I’m running behind on my Camp NANOWRIMO manuscript. Not
dangerously behind, I have about 13,000 words and will be able to catch up, but
I don’t want to get further behind. I’d really like to get caught up this
weekend. One of the ways I’m doing this
is by actually using the Write for 10 writing prompts. This is a website that
provides a prompt and encourages people to use the prompt to write for 10
minutes flat. The subject and the quality of the writing doesn’t matter, the
only thing you have to worry about is getting the words down.
The writing prompt on Tuesday was the word vulnerable. I
took the word, grabbed the two main characters from Wishing For … and let ‘er
rip. I’m quite pleased with the snippet I got, and managed to add 300 hundred
words to my word count.
His fingers stroked along the side of my cheek and he
stared deeply into my eyes, his gaze so intense so steady, it felt like he was
able to see directly into my soul. He leaned forward and brushed his lips
across my forehead. “I love you,” he murmured, his voice so low I barely heard
it. That didn’t stop the pain from slashing through me.
It wasn’t the first time I’d
heard the words. A couple of the guys I’d dated had said the same thing from
time to time. The difference between now and then was that I always knew the
reason behind their declaration. They usually wanted to get me naked and
horizontal, or I already was.
Cooper’s different. He was too
good, too honest, to try using such a declaration as an attempt to get into my
pants. I knew him well enough to know that if the only thing he wanted was sex,
he’d say so. That’s just the kind of guy he is.

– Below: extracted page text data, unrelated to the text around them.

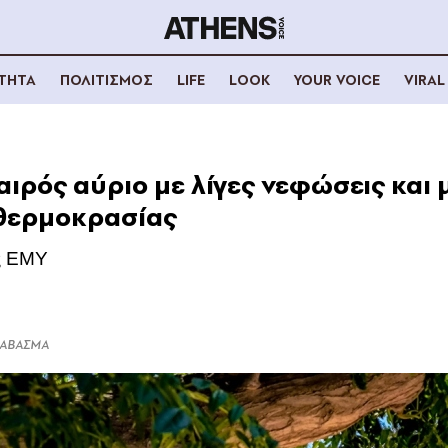
ΟΤΗΤΑ
ΠΟΛΙΤΙΣΜΟΣ
LIFE
LOOK
YOUR VOICE
VIRAL
καιρός αύριο με λίγες νεφώσεις και 
 θερμοκρασίας
ς ΕΜΥ
ΔΙΑΒΑΣΜΑ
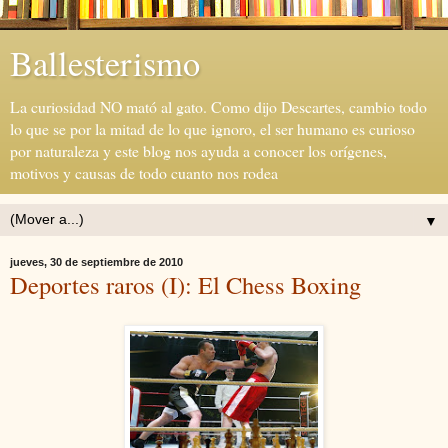
Ballesterismo
La curiosidad NO mató al gato. Como dijo Descartes, cambio todo
lo que se por la mitad de lo que ignoro, el ser humano es curioso
por naturaleza y este blog nos ayuda a conocer los orígenes,
motivos y causas de todo cuanto nos rodea
▼
jueves, 30 de septiembre de 2010
Deportes raros (I): El Chess Boxing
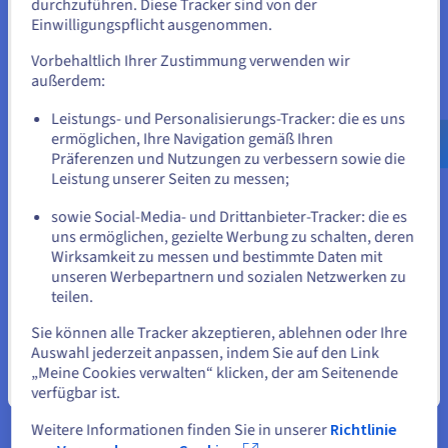
durchzuführen. Diese Tracker sind von der
Lassen Sie sich kostenlos von einem Mitarbeiter von
Wenn Sie aus Vereinigte Staaten bestellen möchten, müssen Sie
Einwilligungspflicht ausgenommen.
OVHcloud anrufen.
sich auf der entsprechenden Website umsehen und dort einen
Account erstellen.
Vorbehaltlich Ihrer Zustimmung verwenden wir
außerdem:
Kontaktieren Sie uns
Gehe zur [Website] Webseite
Leistungs- und Personalisierungs-Tracker: die es uns
us.ovhcloud.com/
Englisch
USD - $
ermöglichen, Ihre Navigation gemäß Ihren
Präferenzen und Nutzungen zu verbessern sowie die
oder
Leistung unserer Seiten zu messen;
sowie Social-Media- und Drittanbieter-Tracker: die es
Auf der aktuellen Website bleiben
uns ermöglichen, gezielte Werbung zu schalten, deren
Optionen
Wirksamkeit zu messen und bestimmte Daten mit
unseren Werbepartnern und sozialen Netzwerken zu
teilen.
Eine andere Website wählen
Sie können alle Tracker akzeptieren, ablehnen oder Ihre
Private Netzwerkdienste für
Auswahl jederzeit anpassen, indem Sie auf den Link
„Meine Cookies verwalten“ klicken, der am Seitenende
SecNumCloud-Umgebungen
Schließen
verfügbar ist.
Weitere Informationen finden Sie in unserer
Richtlinie
OVHcloud bietet dedizierte Konnektivitätsdienste für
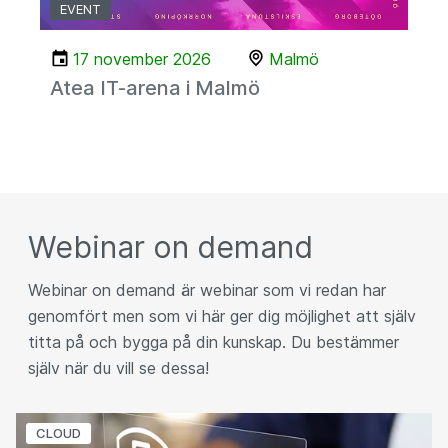
EVENT
17 november 2026
Malmö
Atea IT-arena i Malmö
Webinar on demand
Webinar on demand är webinar som vi redan har
genomfört men som vi här ger dig möjlighet att själv
titta på och bygga på din kunskap. Du bestämmer
själv när du vill se dessa!
CLOUD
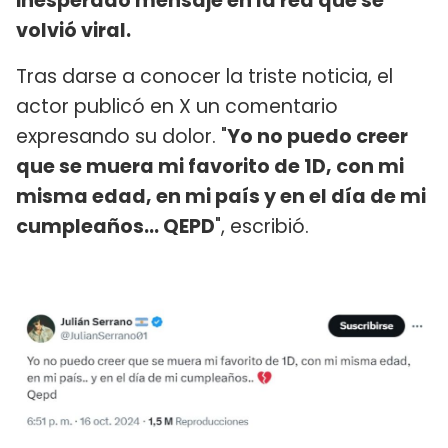
inesperado mensaje en la red que se
volvió viral.
Tras darse a conocer la triste noticia, el
actor publicó en X un comentario
expresando su dolor. "
Yo no puedo creer
que se muera mi favorito de 1D, con mi
misma edad, en mi país y en el día de mi
cumpleaños... QEPD
", escribió.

I closed my eyes and swallow. Why was he doing to too me
right now.
He loved me. Looking at him,
feeling his touch, I knew he spoke the truth, or at least what he believed to
be the truth. Right here, in this moment, he loved me. What really disturbed me
was the way he wasn’t afraid to tell me, how he could willingly leave himself
vulnerable to rejection.
I wondered what would happen if
I turned away, if I left him standing there with his heart in his hands and
love in his eyes. I wondered if I was
really cold-blooded and bitchy enough to do such a thing to him.
This would be so much easier if
the only thing he wanted was to get inside my pants.